Demokratik seçimlerin yapısı bile Afganlar arasında tartışma konusu. Kabil’de bulunan Afganistan Araştırma ve Değerlendirme Kurulu tarafından Mayıs ayında yayınlanan bir rapora göre bazı Afganlar kendi yöneticilerini seçme fikrine sıcak bakarken bazıları demokrasi terimini batı baskısına eş tutuyor. Buna rağmen Amerika öncülüğündeki koalisyon ülkenin Taliban öncesi politik kurumlarını büyük bir ölçüde yaşama döndürdü, rapor demokrasiye karşı negatif duyguların ‘cevap verenler arasında açıklanan nefretin batı kültürü ve Afgan kültürüne, geleneksel kurallar ve değerlere ve İslami kimliğe karşı potansiyel tehdidi’nden ortaya çıktığıyla sonuçlanıyor.

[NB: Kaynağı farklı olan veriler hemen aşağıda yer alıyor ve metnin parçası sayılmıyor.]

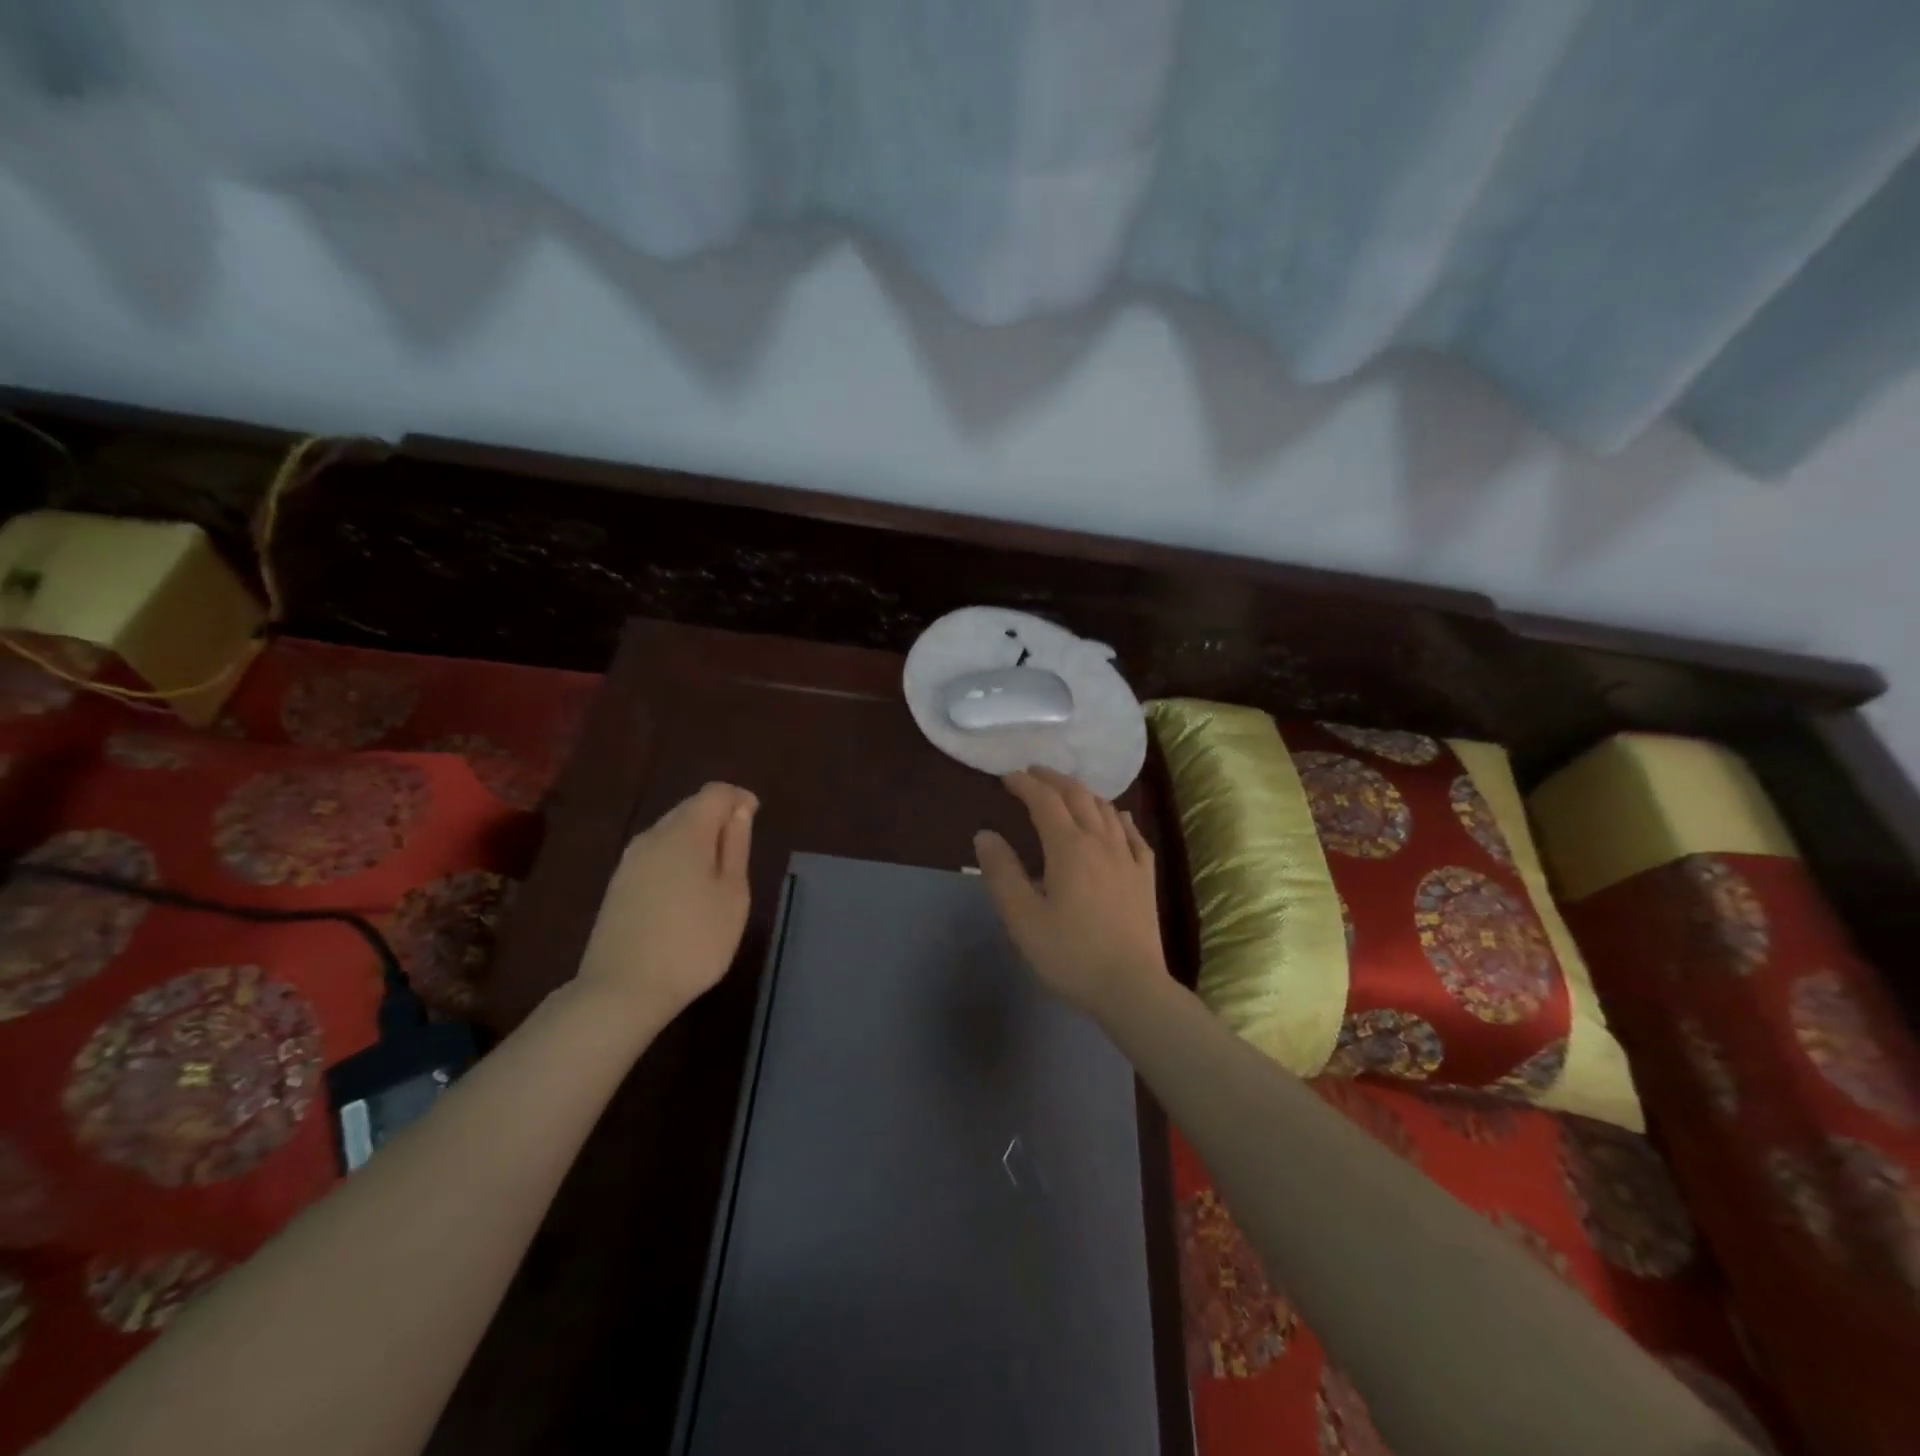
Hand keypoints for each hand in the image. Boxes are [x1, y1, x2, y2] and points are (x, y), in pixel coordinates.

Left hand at [575, 782, 757, 1028]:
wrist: (622, 990)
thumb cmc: (694, 942)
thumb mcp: (732, 895)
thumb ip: (736, 847)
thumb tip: (739, 811)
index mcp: (685, 833)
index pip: (715, 793)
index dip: (739, 798)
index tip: (756, 820)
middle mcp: (653, 836)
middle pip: (690, 807)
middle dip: (718, 816)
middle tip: (740, 850)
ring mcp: (630, 861)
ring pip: (670, 831)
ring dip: (697, 838)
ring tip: (717, 873)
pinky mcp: (618, 884)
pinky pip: (655, 853)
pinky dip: (677, 857)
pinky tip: (686, 890)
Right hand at [973, 767, 1167, 1018]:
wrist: (1131, 987)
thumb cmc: (1070, 953)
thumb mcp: (1022, 917)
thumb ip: (1002, 872)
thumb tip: (985, 835)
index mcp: (1068, 848)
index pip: (1044, 801)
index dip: (1025, 784)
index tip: (1007, 777)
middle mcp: (1100, 842)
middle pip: (1078, 796)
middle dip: (1053, 780)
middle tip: (1034, 773)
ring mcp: (1128, 858)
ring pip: (1106, 810)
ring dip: (1083, 793)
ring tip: (1067, 791)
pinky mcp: (1145, 878)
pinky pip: (1133, 834)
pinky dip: (1119, 817)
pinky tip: (1117, 817)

‘Muhteşem’ sonuçlara odaklanma, aynı zamanda misyonun gerekçesiyle ilgili ciddi bir soruyu da göz ardı ediyor. Amerikan hükümetinin temel anayasal yükümlülüğü ulusal ilgi alanlarına yapılan tehditleri savunmak olmalı. Afgan kadınlarının sosyal statüsünü değiştirmek Amerika savunmasının yasal bir parçası mıdır?
9\11 saldırısından haftalar sonra Time gergisinin ‘Afganistan’ın kadınları için yeni umutlar’ başlığı altında Hılary Clınton ‘kadınları dahil bütün üyelerine değer veren bir toplum daha az terörist barındırır’ dedi. Terörle yapılan mücadelenin insan haklarıyla sıkı sıkıya bir bağlantısı olduğuna dair bir başka açıklama da ‘ülkemizdeki özgürlüğün kalıcılığı diğer ülkelerdeki özgürlüğün başarısına bağlıdır’ şeklinde eski başbakan George W. Bush tarafından yapılmıştır.

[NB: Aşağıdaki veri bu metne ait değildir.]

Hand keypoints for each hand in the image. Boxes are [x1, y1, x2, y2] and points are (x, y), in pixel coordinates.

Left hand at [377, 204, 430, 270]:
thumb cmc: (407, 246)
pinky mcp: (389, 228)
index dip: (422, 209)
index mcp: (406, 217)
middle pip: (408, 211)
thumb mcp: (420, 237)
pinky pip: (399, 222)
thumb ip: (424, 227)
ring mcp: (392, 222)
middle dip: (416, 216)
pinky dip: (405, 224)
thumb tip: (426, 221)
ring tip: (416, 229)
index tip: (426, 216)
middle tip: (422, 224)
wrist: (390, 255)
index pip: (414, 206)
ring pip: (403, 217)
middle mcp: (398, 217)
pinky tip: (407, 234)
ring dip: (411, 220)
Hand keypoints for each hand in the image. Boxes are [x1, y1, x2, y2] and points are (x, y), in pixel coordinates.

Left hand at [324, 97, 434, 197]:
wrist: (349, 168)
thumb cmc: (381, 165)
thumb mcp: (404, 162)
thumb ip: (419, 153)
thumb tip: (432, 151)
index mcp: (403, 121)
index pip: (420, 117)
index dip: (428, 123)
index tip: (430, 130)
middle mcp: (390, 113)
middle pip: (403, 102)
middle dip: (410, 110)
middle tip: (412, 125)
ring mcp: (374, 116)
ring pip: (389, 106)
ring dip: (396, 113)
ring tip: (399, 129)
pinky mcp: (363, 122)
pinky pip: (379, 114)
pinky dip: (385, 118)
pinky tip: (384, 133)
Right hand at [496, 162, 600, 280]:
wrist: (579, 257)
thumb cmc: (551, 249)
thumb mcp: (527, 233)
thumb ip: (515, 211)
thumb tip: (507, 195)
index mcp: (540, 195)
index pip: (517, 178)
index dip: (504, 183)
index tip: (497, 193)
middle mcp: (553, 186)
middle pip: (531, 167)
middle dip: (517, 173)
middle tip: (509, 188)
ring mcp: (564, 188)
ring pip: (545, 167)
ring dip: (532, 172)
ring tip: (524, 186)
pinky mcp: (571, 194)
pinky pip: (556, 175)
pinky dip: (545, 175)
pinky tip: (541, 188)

Ancak kapsamlı bir çalışma gösterdi ki Amerika’nın güvenliği, kurumlarının zor kullanarak elde ettiği haksız talebe bağlı değil. Böyle politikalar ve öngörülmeyen sonuçları Amerika’nın güvenliğini azaltır. Dahası George Mason Üniversitesinden Christopher Coyne’nin dediği gibi tarih gösteriyor ki; askeri müdahalelerle yapılan özgür demokrasiyi yayma girişimleri uğraştıklarından daha hızlı bir şekilde çökecek.
Gerçek sorun, Afganistan kurumlarının uzun süre sürdürülebilirliğidir. Bu insanların yaşam tarzlarına uygun ve kademeli ilerleyen politik ve sosyal değişimler insanları sardığı zaman gerçekleşir. Afgan kadınlarının yükselişi belki ahlaki açıdan savunulabilir ama yerel geleneklere ters düşen durumlarda, yasal görülmeyecektir. Yabancı önderlerin çabalarının Afganistan’da cinsiyete bağlı zulmü düzeltmenin en etkili aracı olması muhtemel değil. Amerikalılar bunu aklında tutsa akıllılık etmiş olurlar.